[Records provided]
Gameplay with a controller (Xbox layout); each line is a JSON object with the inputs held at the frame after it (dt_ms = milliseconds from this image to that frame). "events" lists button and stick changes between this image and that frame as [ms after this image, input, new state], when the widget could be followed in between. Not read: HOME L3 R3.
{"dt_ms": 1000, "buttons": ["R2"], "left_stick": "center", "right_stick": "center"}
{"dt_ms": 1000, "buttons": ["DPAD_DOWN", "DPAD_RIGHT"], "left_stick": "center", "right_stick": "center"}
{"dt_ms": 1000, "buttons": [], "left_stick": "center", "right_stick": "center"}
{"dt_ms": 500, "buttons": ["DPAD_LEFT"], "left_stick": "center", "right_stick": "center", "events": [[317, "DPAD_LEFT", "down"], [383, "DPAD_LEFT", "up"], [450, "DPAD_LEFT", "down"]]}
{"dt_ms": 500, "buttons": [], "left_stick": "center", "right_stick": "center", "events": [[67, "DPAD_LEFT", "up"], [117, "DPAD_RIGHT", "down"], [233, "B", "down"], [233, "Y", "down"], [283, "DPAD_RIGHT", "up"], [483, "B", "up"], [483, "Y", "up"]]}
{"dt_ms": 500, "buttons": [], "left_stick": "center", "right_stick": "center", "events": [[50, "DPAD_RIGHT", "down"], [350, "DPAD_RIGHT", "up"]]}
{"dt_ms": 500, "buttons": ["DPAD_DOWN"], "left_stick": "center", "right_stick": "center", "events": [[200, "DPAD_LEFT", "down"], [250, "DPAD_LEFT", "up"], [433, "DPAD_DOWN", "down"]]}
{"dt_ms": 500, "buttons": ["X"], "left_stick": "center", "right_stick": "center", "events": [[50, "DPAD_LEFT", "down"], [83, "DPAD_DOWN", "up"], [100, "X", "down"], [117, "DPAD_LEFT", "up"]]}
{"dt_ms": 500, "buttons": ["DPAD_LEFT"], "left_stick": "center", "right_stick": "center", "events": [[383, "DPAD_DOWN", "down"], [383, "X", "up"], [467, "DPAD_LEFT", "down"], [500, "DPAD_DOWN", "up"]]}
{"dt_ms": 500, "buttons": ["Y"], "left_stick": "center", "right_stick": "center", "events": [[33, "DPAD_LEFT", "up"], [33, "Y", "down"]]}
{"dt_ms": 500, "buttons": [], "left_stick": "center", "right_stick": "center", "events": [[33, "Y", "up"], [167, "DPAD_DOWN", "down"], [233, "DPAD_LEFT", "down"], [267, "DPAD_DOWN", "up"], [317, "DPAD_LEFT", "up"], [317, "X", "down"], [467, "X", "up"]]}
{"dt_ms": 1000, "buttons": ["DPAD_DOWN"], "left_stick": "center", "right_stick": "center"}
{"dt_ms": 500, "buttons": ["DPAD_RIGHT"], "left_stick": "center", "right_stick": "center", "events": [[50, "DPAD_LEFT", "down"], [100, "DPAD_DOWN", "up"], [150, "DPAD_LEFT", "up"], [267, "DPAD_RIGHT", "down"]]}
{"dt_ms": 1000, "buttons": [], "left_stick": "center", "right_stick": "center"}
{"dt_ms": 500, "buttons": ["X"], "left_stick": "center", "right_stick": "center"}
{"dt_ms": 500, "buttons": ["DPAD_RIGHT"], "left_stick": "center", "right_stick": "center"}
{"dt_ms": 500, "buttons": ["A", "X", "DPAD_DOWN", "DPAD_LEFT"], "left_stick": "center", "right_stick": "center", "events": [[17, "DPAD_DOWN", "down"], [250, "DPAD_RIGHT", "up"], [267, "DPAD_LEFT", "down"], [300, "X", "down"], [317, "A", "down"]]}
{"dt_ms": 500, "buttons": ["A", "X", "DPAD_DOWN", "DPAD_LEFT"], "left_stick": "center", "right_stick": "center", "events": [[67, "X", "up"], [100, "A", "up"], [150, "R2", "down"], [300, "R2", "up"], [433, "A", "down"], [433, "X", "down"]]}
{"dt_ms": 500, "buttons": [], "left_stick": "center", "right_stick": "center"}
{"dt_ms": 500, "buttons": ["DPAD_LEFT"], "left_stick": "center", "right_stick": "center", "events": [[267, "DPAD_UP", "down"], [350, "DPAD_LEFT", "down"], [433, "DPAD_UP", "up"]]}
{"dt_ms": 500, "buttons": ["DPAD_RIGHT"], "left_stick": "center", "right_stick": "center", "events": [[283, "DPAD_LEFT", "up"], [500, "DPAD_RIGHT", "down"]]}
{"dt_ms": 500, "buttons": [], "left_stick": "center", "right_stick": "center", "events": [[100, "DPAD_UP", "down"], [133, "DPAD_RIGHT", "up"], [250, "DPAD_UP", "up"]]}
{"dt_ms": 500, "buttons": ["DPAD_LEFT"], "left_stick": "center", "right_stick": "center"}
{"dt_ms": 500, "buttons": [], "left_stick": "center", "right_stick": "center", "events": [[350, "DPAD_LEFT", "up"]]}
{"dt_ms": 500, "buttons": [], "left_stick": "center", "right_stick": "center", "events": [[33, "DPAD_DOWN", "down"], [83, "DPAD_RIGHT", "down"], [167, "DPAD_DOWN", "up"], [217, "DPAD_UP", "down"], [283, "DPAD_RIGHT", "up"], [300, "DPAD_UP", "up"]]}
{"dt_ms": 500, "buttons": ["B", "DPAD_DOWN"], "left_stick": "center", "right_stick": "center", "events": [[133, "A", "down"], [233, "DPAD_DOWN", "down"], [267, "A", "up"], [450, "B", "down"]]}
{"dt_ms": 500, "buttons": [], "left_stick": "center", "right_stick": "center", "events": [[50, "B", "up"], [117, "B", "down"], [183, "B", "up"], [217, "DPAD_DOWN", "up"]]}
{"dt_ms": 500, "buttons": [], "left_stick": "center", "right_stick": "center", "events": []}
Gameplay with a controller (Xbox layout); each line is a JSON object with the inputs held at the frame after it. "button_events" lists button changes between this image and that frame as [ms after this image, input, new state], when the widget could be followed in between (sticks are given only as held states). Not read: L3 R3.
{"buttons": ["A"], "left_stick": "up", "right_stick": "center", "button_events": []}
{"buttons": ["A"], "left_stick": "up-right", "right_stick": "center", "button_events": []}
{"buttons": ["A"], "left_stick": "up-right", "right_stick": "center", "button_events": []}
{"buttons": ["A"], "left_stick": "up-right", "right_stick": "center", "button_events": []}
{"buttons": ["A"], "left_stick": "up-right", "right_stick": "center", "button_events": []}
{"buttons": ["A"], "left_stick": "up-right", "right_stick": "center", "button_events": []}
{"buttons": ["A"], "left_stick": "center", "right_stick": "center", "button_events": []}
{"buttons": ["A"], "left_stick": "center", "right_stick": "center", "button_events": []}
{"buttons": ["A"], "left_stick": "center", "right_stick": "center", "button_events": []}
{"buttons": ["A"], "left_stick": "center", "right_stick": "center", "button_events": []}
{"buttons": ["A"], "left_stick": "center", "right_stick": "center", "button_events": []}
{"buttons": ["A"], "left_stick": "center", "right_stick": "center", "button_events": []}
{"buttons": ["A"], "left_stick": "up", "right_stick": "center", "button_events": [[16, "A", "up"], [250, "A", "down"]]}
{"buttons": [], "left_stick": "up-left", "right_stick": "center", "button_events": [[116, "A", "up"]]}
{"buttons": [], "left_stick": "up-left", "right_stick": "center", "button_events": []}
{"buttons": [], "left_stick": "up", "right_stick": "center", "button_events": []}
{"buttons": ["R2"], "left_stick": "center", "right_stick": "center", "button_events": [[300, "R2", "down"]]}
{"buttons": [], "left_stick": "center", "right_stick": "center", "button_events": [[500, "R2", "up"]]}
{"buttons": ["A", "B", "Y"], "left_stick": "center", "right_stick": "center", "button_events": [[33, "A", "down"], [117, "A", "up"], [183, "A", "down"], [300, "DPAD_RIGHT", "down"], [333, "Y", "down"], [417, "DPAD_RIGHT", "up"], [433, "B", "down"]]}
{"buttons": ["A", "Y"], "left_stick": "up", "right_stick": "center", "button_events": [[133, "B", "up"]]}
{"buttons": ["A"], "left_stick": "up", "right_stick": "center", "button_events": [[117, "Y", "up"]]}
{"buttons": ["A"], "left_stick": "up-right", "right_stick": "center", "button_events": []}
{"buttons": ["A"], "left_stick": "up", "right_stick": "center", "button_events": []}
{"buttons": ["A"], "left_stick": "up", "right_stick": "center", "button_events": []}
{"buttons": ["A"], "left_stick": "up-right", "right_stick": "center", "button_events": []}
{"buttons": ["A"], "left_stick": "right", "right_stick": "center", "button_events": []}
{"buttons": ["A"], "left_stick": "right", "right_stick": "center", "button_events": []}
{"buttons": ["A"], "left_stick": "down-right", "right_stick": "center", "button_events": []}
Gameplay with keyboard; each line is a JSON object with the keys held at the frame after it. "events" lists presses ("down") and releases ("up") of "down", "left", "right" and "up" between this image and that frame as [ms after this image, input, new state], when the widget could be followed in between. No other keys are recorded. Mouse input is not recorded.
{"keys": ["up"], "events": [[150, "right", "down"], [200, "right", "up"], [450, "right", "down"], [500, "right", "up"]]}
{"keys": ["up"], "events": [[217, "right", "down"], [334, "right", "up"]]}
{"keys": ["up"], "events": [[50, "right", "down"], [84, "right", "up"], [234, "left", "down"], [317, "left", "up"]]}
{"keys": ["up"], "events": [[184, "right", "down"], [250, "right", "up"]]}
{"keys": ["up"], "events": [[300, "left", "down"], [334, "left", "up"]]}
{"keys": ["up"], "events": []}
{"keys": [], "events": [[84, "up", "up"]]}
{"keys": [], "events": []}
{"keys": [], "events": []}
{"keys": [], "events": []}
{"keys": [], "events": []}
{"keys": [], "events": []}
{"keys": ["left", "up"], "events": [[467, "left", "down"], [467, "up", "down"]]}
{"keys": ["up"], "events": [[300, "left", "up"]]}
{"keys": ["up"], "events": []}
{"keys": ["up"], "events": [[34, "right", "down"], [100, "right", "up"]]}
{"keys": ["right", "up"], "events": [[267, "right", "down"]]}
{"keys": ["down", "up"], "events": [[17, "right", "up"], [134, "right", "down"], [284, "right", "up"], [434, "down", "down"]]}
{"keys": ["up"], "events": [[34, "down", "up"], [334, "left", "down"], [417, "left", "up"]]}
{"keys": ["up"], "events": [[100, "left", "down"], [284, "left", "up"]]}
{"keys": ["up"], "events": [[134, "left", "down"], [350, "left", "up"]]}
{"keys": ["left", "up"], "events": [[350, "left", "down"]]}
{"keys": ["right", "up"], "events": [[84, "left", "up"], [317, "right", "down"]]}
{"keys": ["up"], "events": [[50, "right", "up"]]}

[The problem] Please filter the entries above down to the lines holding "read" and copy them.

[Completed task]
Gameplay with a controller (Xbox layout); each line is a JSON object with the inputs held at the frame after it (dt_ms = milliseconds from this image to that frame). "events" lists button and stick changes between this image and that frame as [ms after this image, input, new state], when the widget could be followed in between. Not read: HOME L3 R3.
Gameplay with a controller (Xbox layout); each line is a JSON object with the inputs held at the frame after it. "button_events" lists button changes between this image and that frame as [ms after this image, input, new state], when the widget could be followed in between (sticks are given only as held states). Not read: L3 R3.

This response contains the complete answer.